Work instruction =
Give the data a second time, exactly and in full.

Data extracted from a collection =
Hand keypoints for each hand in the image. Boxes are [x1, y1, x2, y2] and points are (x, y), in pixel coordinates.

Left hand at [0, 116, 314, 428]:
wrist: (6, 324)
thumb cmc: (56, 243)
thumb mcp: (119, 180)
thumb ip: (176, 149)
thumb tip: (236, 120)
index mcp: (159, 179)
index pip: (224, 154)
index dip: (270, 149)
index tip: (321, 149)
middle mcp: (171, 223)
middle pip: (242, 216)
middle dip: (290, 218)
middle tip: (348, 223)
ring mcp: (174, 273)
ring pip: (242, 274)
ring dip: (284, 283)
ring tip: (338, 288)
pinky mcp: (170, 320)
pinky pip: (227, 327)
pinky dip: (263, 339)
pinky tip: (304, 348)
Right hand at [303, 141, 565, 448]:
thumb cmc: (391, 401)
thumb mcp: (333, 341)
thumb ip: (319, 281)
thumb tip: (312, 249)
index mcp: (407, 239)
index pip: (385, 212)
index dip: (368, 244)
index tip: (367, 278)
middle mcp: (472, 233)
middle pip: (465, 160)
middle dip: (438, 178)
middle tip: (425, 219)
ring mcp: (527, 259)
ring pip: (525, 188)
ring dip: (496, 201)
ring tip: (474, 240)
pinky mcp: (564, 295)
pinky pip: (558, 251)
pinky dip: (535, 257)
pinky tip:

Output below =
Hand keypoints for each hand in the image. Boxes are [x1, y1, x2, y2] and points are (x, y), in pixel coordinates.

Left hand at [0, 116, 314, 428]:
wrist: (6, 324)
thumb cmc: (56, 243)
thumb mcp: (119, 180)
thumb ip: (176, 149)
thumb tip: (236, 120)
index mcp: (159, 179)
index pip: (224, 154)
index dip: (270, 149)
index tip: (321, 149)
middle mcp: (171, 223)
middle pip: (242, 216)
middle dip: (290, 218)
middle tip: (348, 223)
ring mcp: (174, 273)
ring pip: (242, 274)
ring dip: (284, 283)
ring tip: (338, 288)
pinky mcp: (170, 320)
pinky pip: (227, 327)
pinky dip: (263, 339)
pinky tip: (304, 348)
Right hand at [303, 141, 565, 448]:
thumb cmc: (391, 401)
thumb mcp: (333, 341)
thumb ip: (319, 281)
thumb tip: (312, 249)
index mcp: (407, 239)
index pip: (385, 212)
index dip: (368, 244)
index tip: (367, 278)
middle mcp: (472, 233)
middle pip: (465, 160)
middle dip: (438, 178)
middle tip: (425, 219)
ring mcp: (527, 259)
ring pip: (525, 188)
ring dip: (496, 201)
ring tip: (474, 240)
pinky mcp: (564, 295)
pinky pip: (558, 251)
pinky dip: (535, 257)
pinky tip:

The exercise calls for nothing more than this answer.